The cast for this show, to put it mildly, is amazing. Not only are the performances fantastic, it's a feat of endurance to even attempt this William Finn epic (let's take a moment and shout out our swings Dan Mayhak, Anna Gergerich and Liv Poole for learning basically every word of this three-hour musical). Chad Elder, as Marvin, balances the demands of playing our protagonist with the wrinkles of playing a difficult, emotionally closed-off and somewhat misogynistic and chauvanistic alpha male who also happens to be an out and proud gay man in the seventies. It's a tightrope walk to keep from being a villain, a cypher or a stereotype, and Elder manages time and again to keep us from ultimately hating Marvin. As Marvin's boyfriend Whizzer, Sal Bucci does fantastic work at slowly revealing the hidden depths and inner life of what initially appears to be a shallow caricature of the femme gay man. He's no saint, he's not Angel Dumont Schunard, but Whizzer nonetheless becomes the show's heart in Bucci's sometimes tart but often tender portrayal. Matthew Frontz's Jason is one of the best performances, in one of the biggest roles, I've ever seen a preteen performer give in a musical, and trust me: Jason makes Annie look like Annie Jr. 

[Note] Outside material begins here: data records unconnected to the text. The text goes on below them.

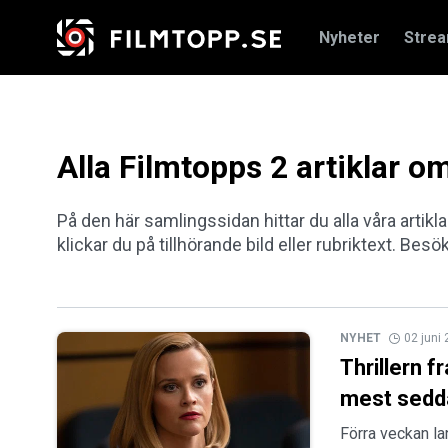
Nyheter
Stre
Alla Filmtopps 2 artiklar o
På den här samlingssidan hittar du alla våra artikla
klickar du på tillhörande bild eller rubriktext. Besö
NYHET
02 juni
Thrillern 
mest sedda
Förra veckan l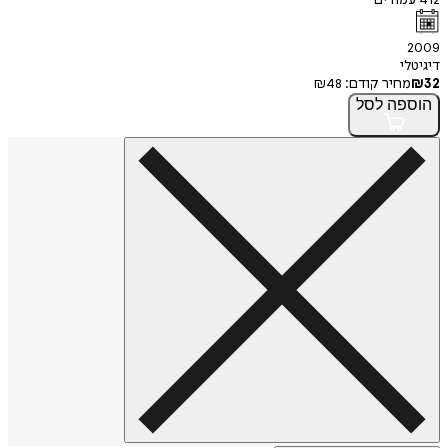
412
עמודים
2009
דיגיטלי
32
₪
מחיר קודם:
48
₪
הוספה
לסל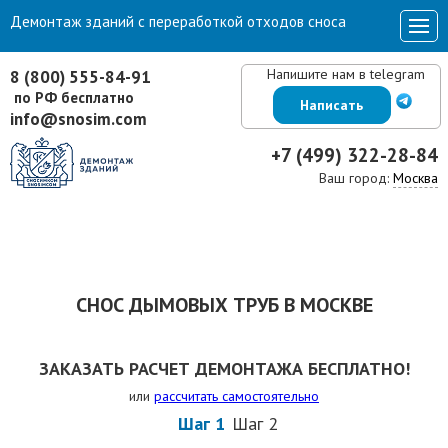
Демонтаж зданий с переработкой отходов сноса
Напишите нам в telegram
8 (800) 555-84-91
по РФ бесплатно
Написать
info@snosim.com
+7 (499) 322-28-84
Ваш город:
Москва
СНОС ДЫМОВЫХ ТРУБ В МОСКВЕ
ЗАКАЗАТЬ РАСЧЕТ ДЕМОНТАЖА БЕСПЛАТНО!
или
рассчитать самостоятельно
Шаг 1
Шаг 2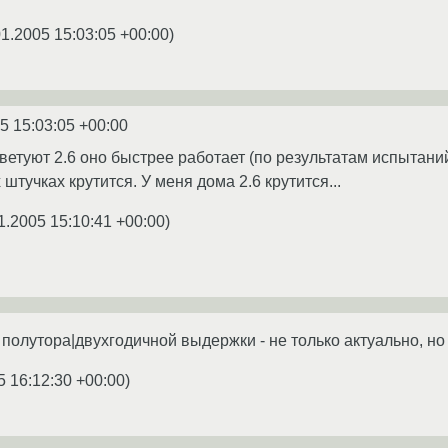
01.2005 15:03:05 +00:00
)
5 15:03:05 +00:00
туют 2.6 оно быстрее работает (по результатам испытаний (
 штучках крутится. У меня дома 2.6 крутится...
1.2005 15:10:41 +00:00
)
полутора|двухгодичной выдержки - не только актуально, но
5 16:12:30 +00:00
)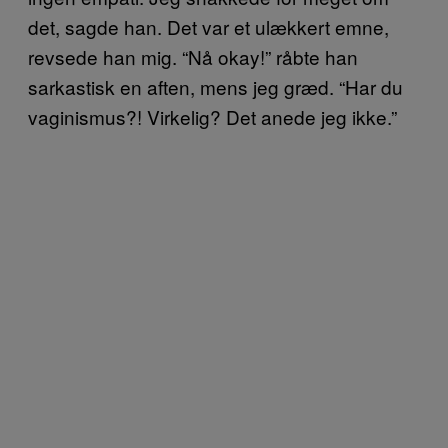
det, sagde han. Det var et ulækkert emne,
revsede han mig. “Nå okay!” råbte han
sarkastisk en aften, mens jeg græd. “Har du
vaginismus?! Virkelig? Det anede jeg ikke.”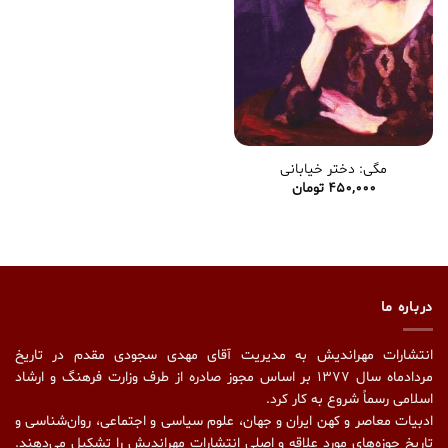
مگی: دختر خیابانی
450,000
تومان
درباره ما
انتشارات مهراندیش به مدیریت آقای مهدی سجودی مقدم در تاریخ
مردادماه سال ۱۳۷۷ بر اساس مجوز صادره از طرف وزارت فرهنگ و ارشاد
اسلامی رسماً شروع به کار کرد.
ادبیات معاصر و کهن ایران و جهان، علوم سیاسی و اجتماعی، روان‌شناسی و
تاریخ حوزه‌های مورد علاقه و اصلیِ انتشارات مهراندیش را تشکیل می‌دهند.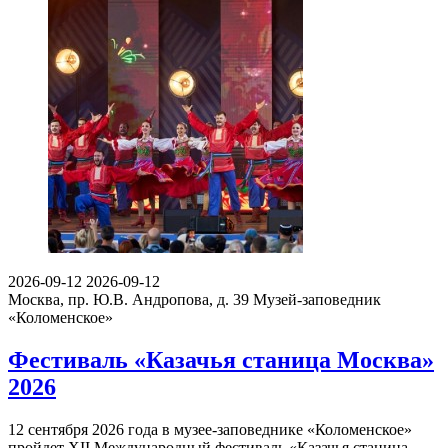
2026-09-12
2026-09-12
Москва, пр. Ю.В. Андропова, д. 39
Музей-заповедник
«Коломенское»
Фестиваль «Казачья станица Москва»
2026
12 сентября 2026 года в музее-заповеднике «Коломенское»
пройдет XII Международный фестиваль «Казачья станица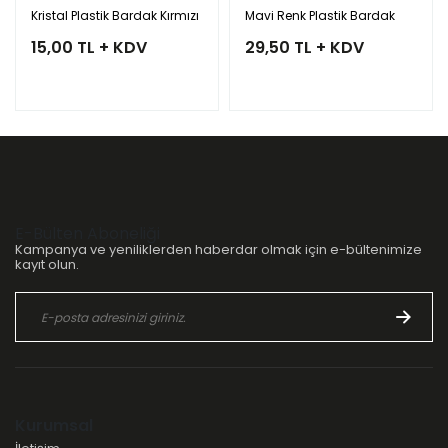
Kristal Plastik Bardak Kırmızı
Mavi Renk Plastik Bardak
15,00 TL + KDV
29,50 TL + KDV
E-Bülten Aboneliği
Kampanya ve yeniliklerden haberdar olmak için e-bültenimize
kayıt olun.
Kurumsal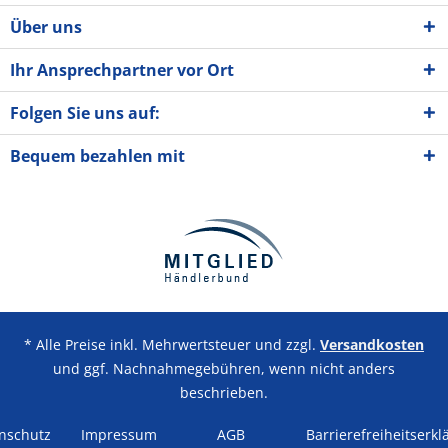
Über uns
Ihr Ansprechpartner vor Ort
Folgen Sie uns auf:
Bequem bezahlen mit
* Alle Preise inkl. Mehrwertsteuer und zzgl.
Versandkosten
und ggf. Nachnahmegebühren, wenn nicht anders
beschrieben.
nschutz
Impressum
AGB
Barrierefreiheitserkl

As Mendel, Justin Borak's wonderfully neurotic nebbish portrayal makes this sweet but sometimes problematic doctor into almost a teddy bear: no matter how ill-conceived his romantic passion or how questionable his parenting skills, you can't help but love Mendel anyway. And then there's Trina, a truly towering comedic/dramatic performance by Jenna Kantor. When Kantor takes the stage for "I'm Breaking Down," a rising and falling patter tour de force, she comes close to stealing the whole show before it's even halfway through. 

Near the show's end, the neutral woody set by Johnmichael Bohach undergoes a minor coup de theatre that displays a final burst of color. I'll admit, it's the one moment in the show I didn't know exactly how to parse; it felt as though it were leading to something which never fully arrived. But this musical is much more about the journey than the destination: much as the decidedly uncomfy characters in it gradually become a loving family (plus some lesbians, who join in Act 2 and are mostly exposition dumpers), the audience and the show meet in the middle and find their common ground by the end. Go see Falsettos, people: you'll never see anything else quite like it. What more can I say?